The object is to stop multinationals using a global money-go-round to place profits in low-tax or no-tax environments – which is exactly what thgey do now. In New Zealand the amounts of tax they pay is risible. It has far, far greater chances of success than a Fair Bargaining Bill and, Mr Zuckerberg, it’s coming to a store near you. That tax could sustain our journalism for decades to come.                                            

However, none of this will happen unless there is a public will to ensure journalism survives, a political will to provide the means for that survival, and the professional will for journalists and media organisations to live up to the civic expectations that is at the core of their being.

However, we are left with a couple of dilemmas: Can the news media persuade the public of their critical worth before they die? Can the public wake up in time to ensure that death is avoided?

I fear Jodi Mitchell’s Big Yellow Taxi is restarting its engine: Society won’t know what it’s got till its gone…unless people are shocked into realising what you get if you pave paradise.

The most persuasive way to demonstrate journalism’s worth would be a day without news. Blanket 24-hour non-coverage. No newspapers, no radio or television bulletins, no updates to digital platforms. Just an avalanche of something and everything on social media’s Tower of Babel. It would be a portent of things to come and that that would make the point. Unfortunately, we’re unlikely to see such a demonstration. It may sound strange for someone who lived and breathed the news to suggest pulling the plug…however temporarily. Sadly, I think it will take that sort of cathartic moment to shake many out of mindless complacency.     

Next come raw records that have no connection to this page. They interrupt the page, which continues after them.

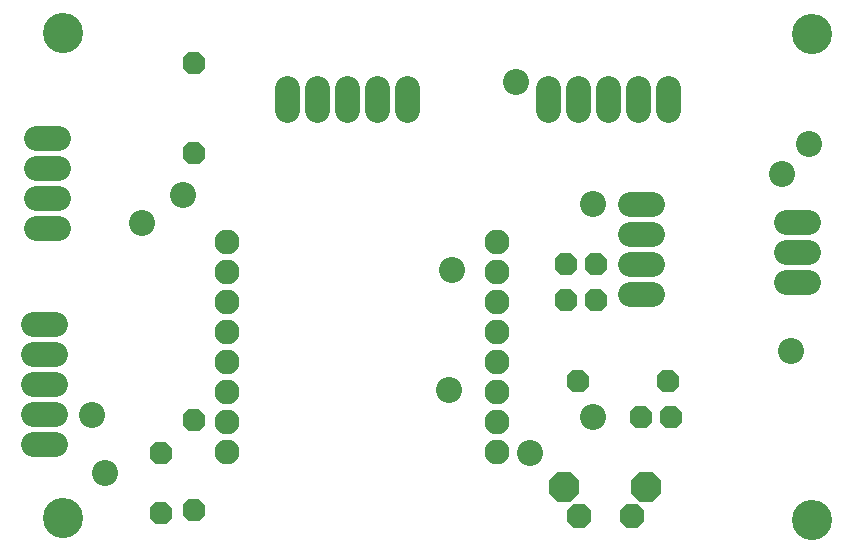
<source format=gbr>
G04 EAGLE Gerber X2 export*
%TF.Part,Single*%
%TF.FileFunction,Soldermask,Top,1*%
%TF.FilePolarity,Negative*%
%TF.GenerationSoftware,Autodesk,EAGLE,9.1.0*%
%TF.CreationDate,2020-08-16T13:30:31Z*%
G75*
%MOMM*%
%FSLAX34Y34*%
%LPD*%
%AMOC8*
5,1,8,0,0,1.08239X$1,22.5*%
G01*
%ADD10P,2.073859X8X22.500000*%
%ADD11P,2.073859X8X112.500000*%
%ADD12P,2.073859X8X292.500000*%
%ADD13C,3.403200*%
%ADD14C,2.103200*%
%ADD15P,2.276483X8X22.500000*%
%ADD16P,2.817678X8X22.500000*%
%ADD17C,2.119200*%
%ADD18P,2.073859X8X202.500000*%
%ADD19C,2.203200*%


D10*
X528320Y124460D03*
X553720Y124460D03*
D11*
X149700Y45800D03*
X149700Y122000D03*
D12*
X121760Y93980D03*
X121760Y43180D03*
D13*
X38660Y449500D03*
D14*
X177800Y120650D03*
X177800Y146050D03*
X177800Y171450D03*
X177800Y196850D03*
X177800Y222250D03*
X177800Y247650D03*
X177800Y273050D03*
X406400Y120650D03*
X406400Y146050D03*
X406400Y171450D03*
X406400Y196850D03*
X406400Y222250D03*
X406400Y247650D03*
X406400Y273050D03*
X177800Y95250D03*
X406400Y95250D03*
D15*
X475340Y40640D03*
X520340Y40640D03*
D16*
X532840Y65640D03*
X462840Y65640D03*
D17*
X32440Y101680D02*
X13280Y101680D01*
X13280Y127080D02*
X32440Y127080D01*
X32440Y152480D02*
X13280Y152480D01*
X13280Y177880D02*
X32440Y177880D01*
X32440Y203280D02*
X13280Y203280D01*
X15820Y284480D02*
X34980Y284480D01*
X34980Y309880D02*
X15820Y309880D01*
X15820Y335280D02*
X34980Y335280D01*
X34980Y360680D02*
X15820Y360680D01*
X228600Y384120D02*
X228600Y403280D01*
X254000Y403280D02*
X254000Y384120D01*
X279400Y384120D02*
X279400Y403280D01*
X304800Y403280D02*
X304800Y384120D01*
X330200Y384120D02*
X330200Y403280D01*
X449580Y403280D02*
X449580Y384120D01*
X474980Y384120D02*
X474980Y403280D01*
X500380Y403280D02*
X500380Y384120D01*
X525780Y384120D02*
X525780Y403280D01*
X551180Y403280D02*
X551180Y384120D01*
D18*
X551180Y154940D03*
X474980Y154940D03*
D17*
X518740Y228600D02*
X537900Y228600D01*
X537900Y254000D02*
X518740Y254000D01*
X518740Y279400D02*
X537900Y279400D01*
X537900Y304800D02*
X518740Y304800D01*
D13*
X39040Y39140D03*
D12*
X150000Y424060D03*
X150000Y347860D03*
D13*
X673020Y37540D03*
X673020Y449020D03*
D10*
X464820Y223520D03*
X490220Y223520D03*
X464820Y254000D03*
X490220Y254000D03*
D17*
X650820Y289560D02*
X669980Y289560D01*
X669980Y264160D02*
X650820Y264160D01*
X650820Y238760D02*
X669980Y238760D01*
D19*
X487680Y304800D03*
X434340Y93980D03*
X647700Y330200D03*
X106000Y289000D03*
X422000Y408000D03*
X140300Y312780D03*
X365760Y147320D03*
X63000Y126000D03*
X74000Y77000D03*
X487680Y124460D03*
X655320Y180340D03*
X368300Y248920D03*
X670560Y355600D03*
M02*

</source>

So let me set you a small mental exercise as a foretaste of life in a parking lot. Ask yourself if you could find the information contained in the first six stories of today’s newspaper, news website, or broadcast news bulletin. And if so, how? Remember that in a post-journalistic world there are no news stories on the matter that you – or an AI Large Language Model – can access. Now calculate how long it would take you to gather the information. Now figure out how you are going to test its accuracy.                                    

Now determine what else you need to get a full picture of the subject and where you are going to find it. Now compile it into a coherent form so it all makes sense. Oh, ask yourself how you would know to go looking for any of it in the first place. And if, by chance, you have found something for which someone needs to be held accountable, how will you do that?

That should give you enough to think about but I want to end by quoting again from the position paper:

“…individuals all too often lack the time – and the skills – to establish veracity for themselves. The result is growth in the ranks of the ill-informed, mis-informed, and dis-informed. For now, individuals may still check their perceptions against curated and tested information in news media, where they are also able to ‘triangulate’ information across multiple news outlets. However, the notion of a network of gatekeepers to tell the public things that have been established or proven is breaking down.  If it reaches the point where the ecosystem has collapsed, society will still be left with a need for trusted curation and verification of matters that are in the public interest. The need to hold power to account will be undiminished. We will be left with the consequences of a simple (unanswered) question: If not journalists, then who?”

That seemed a fitting title for the paper. It sums up what’s at stake.